■ Your objective ■
Echo the text of each entry below line for line, with every character unchanged, and leave the pictures out of your reply.

■ The data ■
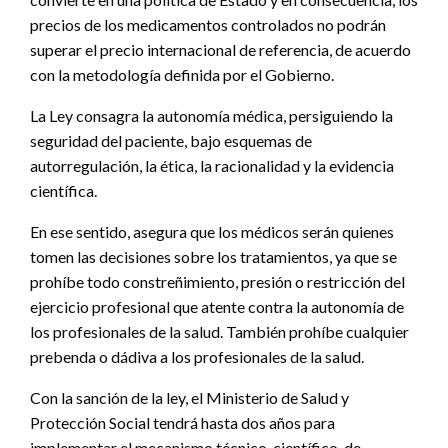
precios de los medicamentos controlados no podrán
superar el precio internacional de referencia, de acuerdo
con la metodología definida por el Gobierno.
La Ley consagra la autonomía médica, persiguiendo la
seguridad del paciente, bajo esquemas de
autorregulación, la ética, la racionalidad y la evidencia
científica.
En ese sentido, asegura que los médicos serán quienes
tomen las decisiones sobre los tratamientos, ya que se
prohíbe todo constreñimiento, presión o restricción del
ejercicio profesional que atente contra la autonomía de
los profesionales de la salud. También prohíbe cualquier
prebenda o dádiva a los profesionales de la salud.
Con la sanción de la ley, el Ministerio de Salud y
Protección Social tendrá hasta dos años para
implementar el mecanismo técnico-científico, de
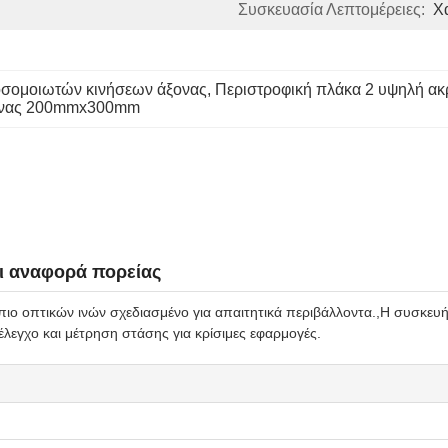
Συσκευασία Λεπτομέρειες:
Χ
οσομοιωτών κινήσεων άξονας
, 
Περιστροφική πλάκα 2 υψηλή ακρ
ξονας 200mmx300mm
αι αναφορά πορείας
πιο οπτικών ινών σχεδιασμένο για απαιτητικά περιβάλλοντα.,Η συσκευή έ
 έλεγχο και μέτρηση στάσης για κρίσιμες εφαρμογές.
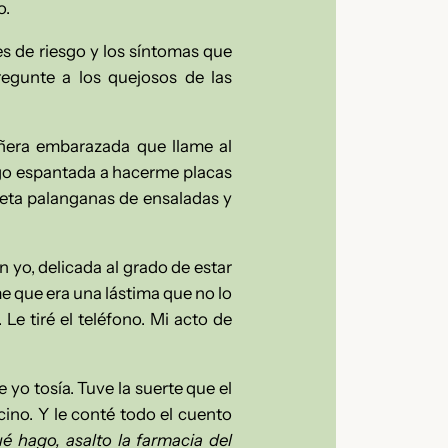
o.
es de riesgo y los síntomas que
egunte a los quejosos de las
añera embarazada que llame al
algo espantada a hacerme placas
ceta palanganas de ensaladas y
 yo, delicada al grado de estar
 que era una lástima que no lo
 Le tiré el teléfono. Mi acto de
 yo tosía. Tuve la suerte que el
cino. Y le conté todo el cuento
 hago, asalto la farmacia del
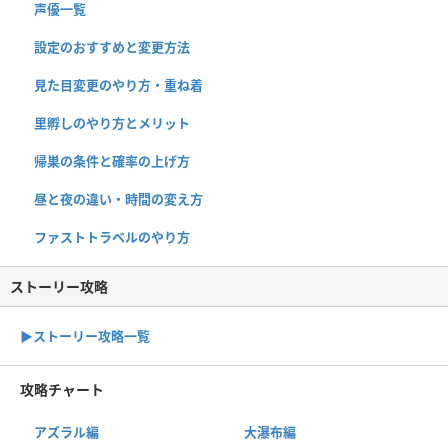
声優一覧
設定のおすすめと変更方法
見た目変更のやり方・重ね着
里孵しのやり方とメリット
帰巣の条件と確率の上げ方
昼と夜の違い・時間の変え方
ファストトラベルのやり方
ストーリー攻略
▶︎ストーリー攻略一覧
攻略チャート
アズラル編
大瀑布編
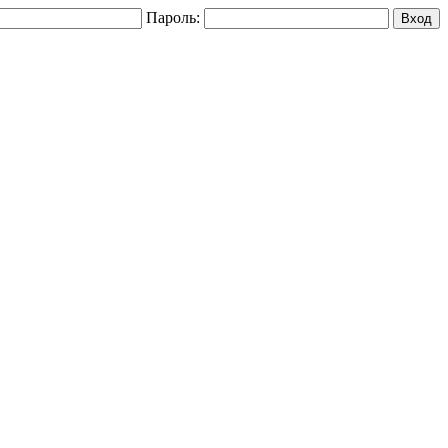
Пароль:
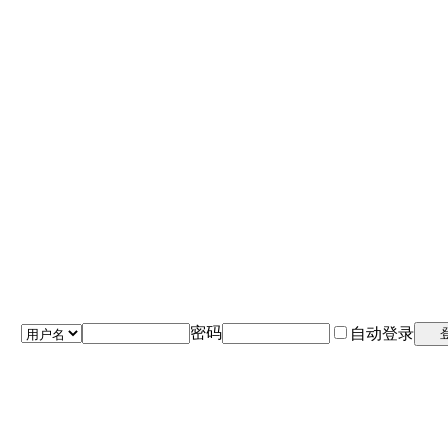
密码
自动登录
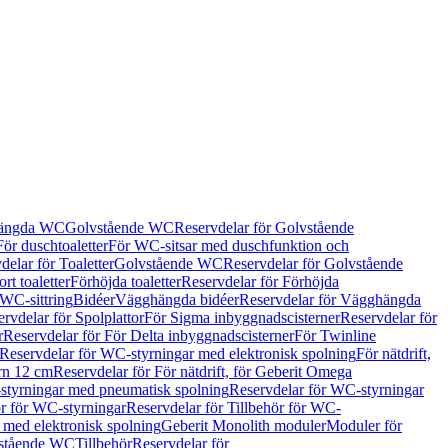
hängda WC
Golvstående WC
Reservdelar för Golvstående
För duschtoaletter
För WC-sitsar med duschfunktion och
delar för Toaletter
Golvstående WC
Reservdelar för Golvstående
rt toaletter
Förhöjda toaletter
Reservdelar för Förhöjda
 WC-sittring
Bidéer
Vägghängda bidéer
Reservdelar för Vägghängda
rvdelar för Spolplattor
För Sigma inbyggnadscisterner
Reservdelar för
r
Reservdelar för För Delta inbyggnadscisterner
För Twinline
Reservdelar för WC-styrningar med elektronisk spolning
För nätdrift,
ern 12 cm
Reservdelar för För nätdrift, för Geberit Omega
tyrningar med pneumatisk spolning
Reservdelar för WC-styrningar
ör för WC-styrningar
Reservdelar för Tillbehör för WC-
 med elektronisk spolning
Geberit Monolith moduler
Moduler för
vstående WC
Tillbehör
Reservdelar för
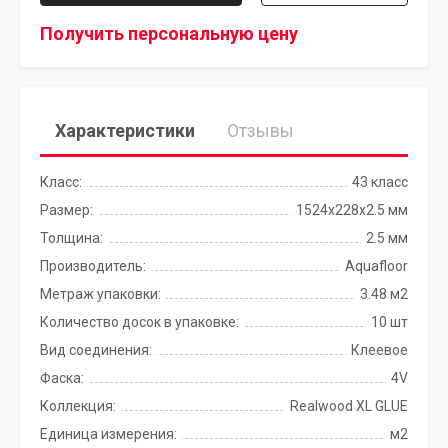
Получить персональную цену
Характеристики
Отзывы
Класс:
43 класс
Размер:
1524x228x2.5 мм
Толщина:
2.5 мм
Производитель:
Aquafloor
Метраж упаковки:
3.48 м2
Количество досок в упаковке:
10 шт
Вид соединения:
Клеевое
Фаска:
4V
Коллекция:
Realwood XL GLUE
Единица измерения:
м2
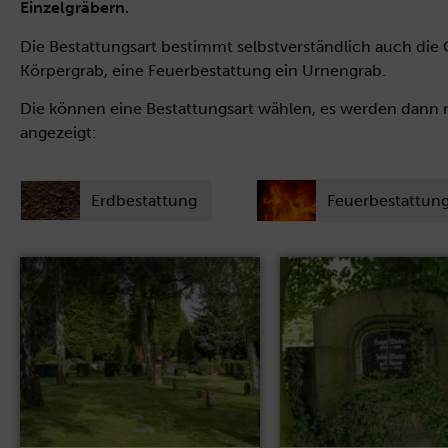
Einzelgräbern.
Die Bestattungsart bestimmt selbstverständlich auch die 
Körpergrab, eine Feuerbestattung ein Urnengrab.
Die können eine Bestattungsart wählen, es werden dann
angezeigt:
Erdbestattung
Feuerbestattun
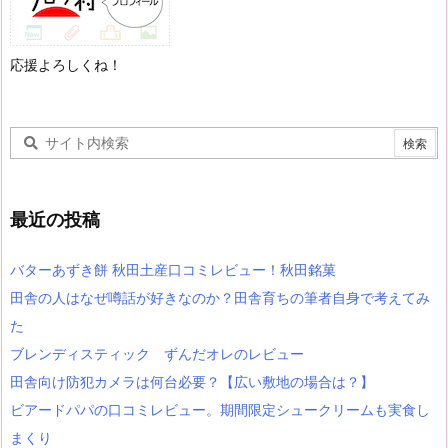
応援よろしくね！
最近の投稿
バターあずき餅 秋田土産口コミレビュー！秋田銘菓
田舎の人はなぜ噂話が好きなのか？田舎育ちの筆者自身で考えてみ
た
ブレンディスティック ずんだオレのレビュー
田舎向け防犯カメラは何台必要？【広い敷地の場合は？】
ビアードパパの口コミレビュー。期間限定シュークリームも実食し
まくり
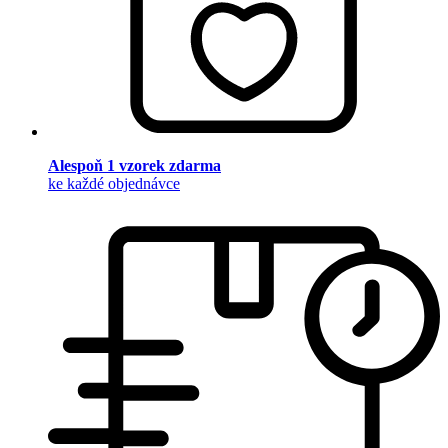
Alespoň 1 vzorek zdarma
ke každé objednávce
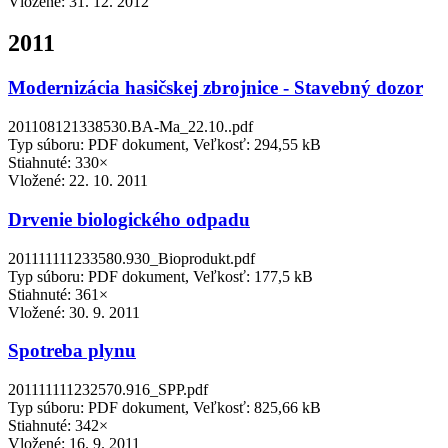
Vložené:
31. 12. 2012
2011
Modernizácia hasičskej zbrojnice - Stavebný dozor
201108121338530.BA-Ma_22.10..pdf
Typ súboru: PDF dokument, Veľkosť: 294,55 kB
Stiahnuté: 330×
Vložené:
22. 10. 2011
Drvenie biologického odpadu
201111111233580.930_Bioprodukt.pdf
Typ súboru: PDF dokument, Veľkosť: 177,5 kB
Stiahnuté: 361×
Vložené:
30. 9. 2011
Spotreba plynu
201111111232570.916_SPP.pdf
Typ súboru: PDF dokument, Veľkosť: 825,66 kB
Stiahnuté: 342×
Vložené:
16. 9. 2011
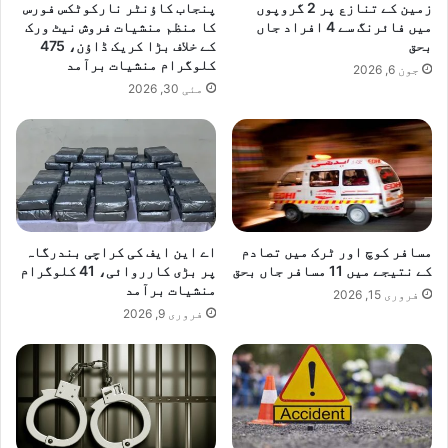
زمین کے تنازع پر 2 گروپوں
پنجاب کاؤنٹر نارکوٹکس فورس
ن
ں
میں فائرنگ سے 4 افراد جاں
کا منظم منشیات فروش نیٹ ورک
ل
ک
بحق
کے خلاف بڑا کریک ڈاؤن، 475
ا
و
کلوگرام منشیات برآمد
جون 6, 2026
و
ف
مئی 30, 2026
ر
ر
ح
و
س
غ
ن
د
ی
ے
ن
ر
ا
ہ
خ
ی
مسافر کوچ اور ٹرک میں تصادم
اے این ایف کی کراچی بندرگاہ
ت
ہ
کے نتیجے میں 11 مسافر جاں بحق
پر بڑی کارروائی، 41 کلوگرام
ر
ے
منشیات برآمد
فروری 15, 2026
ف
:
فروری 9, 2026
ا
ص
ئ
و
ن
ب
ل
ا
م
ئ
ی
ی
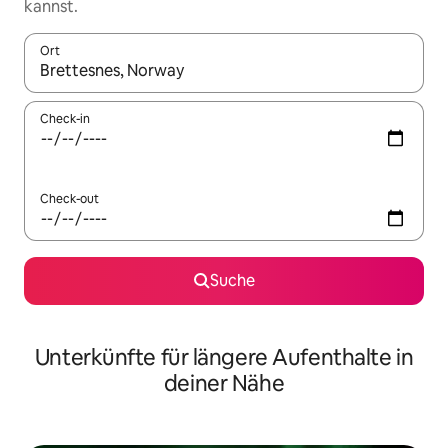
kannst.
Ort
Wenn Ergebnisse verfügbar sind, navigiere mit den Pfeiltaste
Check-in
Check-out
Suche
Unterkünfte für längere Aufenthalte in
deiner Nähe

■ Result below ■
precios de los medicamentos controlados no podrán
superar el precio internacional de referencia, de acuerdo
con la metodología definida por el Gobierno.
La Ley consagra la autonomía médica, persiguiendo la
seguridad del paciente, bajo esquemas de
autorregulación, la ética, la racionalidad y la evidencia
científica.
En ese sentido, asegura que los médicos serán quienes
tomen las decisiones sobre los tratamientos, ya que se
prohíbe todo constreñimiento, presión o restricción del
ejercicio profesional que atente contra la autonomía de
los profesionales de la salud. También prohíbe cualquier
prebenda o dádiva a los profesionales de la salud.
Con la sanción de la ley, el Ministerio de Salud y
Protección Social tendrá hasta dos años para
implementar el mecanismo técnico-científico, de
Συσκευασία Λεπτομέρειες:
Χ
οσομοιωτών κινήσεων άξονας
, 
Περιστροφική πλάκα 2 υψηλή ακρ
ξονας 200mmx300mm
αι αναφορά πορείας
πιο οπτικών ινών σχεδιασμένο για απαιτητικά περιβάλλοντα.,Η συσκευή έ
 έλεγχο και μέτρηση στάσης για κρίσιμες εφαρμογές.
o.
es de riesgo y los síntomas que
egunte a los quejosos de las
añera embarazada que llame al
algo espantada a hacerme placas
ceta palanganas de ensaladas y
 yo, delicada al grado de estar
 que era una lástima que no lo
 Le tiré el teléfono. Mi acto de
 yo tosía. Tuve la suerte que el
cino. Y le conté todo el cuento
 hago, asalto la farmacia del
声優一覧
設定のおすすめと変更方法
見た目変更のやり方・重ね着
里孵しのやり方とメリット
帰巣の条件と確率の上げ方
昼と夜の違い・時間の変え方
ファストトラベルのやり方
ストーリー攻略
▶︎ストーリー攻略一覧
攻略チャート
アズラル編
大瀑布編
Пароль:
密码
自动登录
hängda WC
Golvstående WC
Reservdelar för Golvstående
För duschtoaletter
För WC-sitsar med duschfunktion och
delar för Toaletter
Golvstående WC
Reservdelar för Golvstående
rt toaletter
Förhöjda toaletter
Reservdelar för Förhöjda
 WC-sittring
Bidéer
Vägghängda bidéer
Reservdelar för Vägghängda
rvdelar för Spolplattor
För Sigma inbyggnadscisterner
Reservdelar för
r
Reservdelar för För Delta inbyggnadscisterner
För Twinline
Reservdelar för WC-styrningar med elektronisk spolning
För nätdrift,
ern 12 cm
Reservdelar för För nätdrift, för Geberit Omega
tyrningar med pneumatisk spolning
Reservdelar för WC-styrningar
ör för WC-styrningar
Reservdelar för Tillbehör för WC-
 med elektronisk spolning
Geberit Monolith moduler
Moduler för
vstående WC
Tillbehör
Reservdelar för
Получить персональную цену
Характеристики
Отзывы
Класс:
43 класс
Размер:
1524x228x2.5 мм
Толщина:
2.5 мм
Производитель:
Aquafloor
Метраж упаковки:
3.48 м2
Количество досок в упаковке:
10 шт
Вид соединения:
Клеевое
Фаска:
4V
Коллекция:
Realwood XL GLUE
Единица измерения:
м2
Einzelgräbern.
Die Bestattungsart bestimmt selbstverständlich auch die 
Körpergrab, eine Feuerbestattung ein Urnengrab.
Die können eine Bestattungsart wählen, es werden dann
angezeigt:
Erdbestattung
Feuerbestattun
応援よろしくね！
最近の投稿
バターあずき餅 秋田土産口コミレビュー！秋田銘菓
田舎の人はなぜ噂話が好きなのか？田舎育ちの筆者自身で考えてみ
た
ブレンディスティック ずんだオレのレビュー
田舎向け防犯カメラは何台必要？【広い敷地の場合は？】
ビアードパパの口コミレビュー。期間限定シュークリームも実食し
まくり
Alespoň 1 vzorek zdarma
ke každé objednávce
Vložené:
31. 12. 2012
2011
Modernizácia hasičskej zbrojnice - Stavebný dozor
201108121338530.BA-Ma_22.10..pdf
Typ súboru: PDF dokument, Veľkosť: 294,55 kB
Stiahnuté: 330×
Vložené:
22. 10. 2011
Drvenie biologického odpadu
201111111233580.930_Bioprodukt.pdf
Typ súboru: PDF dokument, Veľkosť: 177,5 kB
Stiahnuté: 361×
Vložené:
30. 9. 2011
Spotreba plynu
201111111232570.916_SPP.pdf
Typ súboru: PDF dokument, Veľkosť: 825,66 kB
Stiahnuté: 342×
Vložené:
16. 9. 2011
زمین کے تنازع پر 2 گروپوں
پنجاب کاؤنٹر نارکوٹکس فورس
ن
ں
میں فائرنگ سے 4 افراد جاں
کا منظم منشیات فروش نیٹ ورک
ل
ک
بحق
کے خلاف بڑا کریک ڈاؤن، 475
ا
و
کلوگرام منشیات برآمد
جون 6, 2026
و
ف
مئی 30, 2026
ر
ر
ح
و
س
غ
ن
د
ی
ے
ن
ر
ا
ہ
خ
ی
مسافر کوچ اور ٹرک میں تصادم
اے این ایف کی کراچی بندرگاہ
ت
ہ
کے نتیجے میں 11 مسافر جاں بحق
پر بڑی کارروائی، 41 کلوگرام
ر
ے
منشیات برآمد
فروری 15, 2026
ف
:
فروری 9, 2026
ا
ص
ئ
و
ن
ب
ل
ا
م
ئ
ی
ی
kannst.
Ort
Wenn Ergebnisse verfügbar sind, navigiere mit den Pfeiltaste
Check-in
Check-out
Suche
Unterkünfte für längere Aufenthalte in
deiner Nähe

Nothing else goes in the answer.